Two of Gulbuddin Hekmatyar's local guerrilla commanders who turned up for their haircut at the same time last month shot dead the barber and a couple of other men before deciding who was first in the queue for a regular shave. One-third of all the children in Jalalabad hospitals are victims of joy-shooting at weddings.
It doesn't put the agencies off. There is Save and the World Food Programme, UNDCP, Medecins sans Frontieres, Madera, the International Red Cross, the Emergency Field Unit, the Sandy Gall Clinic for Orphaned Children, the Swedish Committee for Afghans, the UNHCR, and a German agronomist agency: and that's just the first few offices signposted off the highway to Kabul.
Finding the old Spin Ghar - White Mountain - Hotel is something of a relief. But, in the torment of midsummer heat, a roaring air-conditioner plays Catch-22 with me: to cool my empty double room I turn it on, but its tiger-like engine vibrates so loudly that sleep is impossible.
When I turn to the only book beside my bed - Plain Tales from the Raj - the sweat runs down my arms and glues my fingers to the pages.
Then a rustle, a kind of faint, rasping sound comes from the silent conditioner. I sit up and, five feet from my face, I see the dragon's head of a giant lizard looking at me from the cooled bars of the machine.
When I raise my hand, the head disappears for a moment. Then it is back, a miniature armoured brontosaurus face that is followed now by a long, rubbery torso, grey-green in the dim afternoon sunlight, and big sucking feet that grip the plastic air-conditioning vents. Like an old silent film, it moves in jerks.
One moment, I see its head. Then, at shutter's speed, half its length of heavily breathing rubberiness is out of the machine.

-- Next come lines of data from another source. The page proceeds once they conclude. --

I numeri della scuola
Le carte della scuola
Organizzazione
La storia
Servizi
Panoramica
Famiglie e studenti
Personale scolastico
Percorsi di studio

A moment later, the whole half-foot of creature is suspended on the curtain above my bed, swaying on the material, alien and disturbing, looking back at me over its fortress-like shoulder.
What is it doing here? Then it scuttles out of sight into the drapery. Of course, I switched the air-conditioner on, swamping the room with a rush of ear-splitting cold air. And I curled up on the bed further away and watched for movement at the top of the curtain rod. I was frightened of this thing and it was frightened of me.
Only after half an hour did I realise that the bright screws on the curtain rail were its beady eyes. With rapt attention, we were watching each other.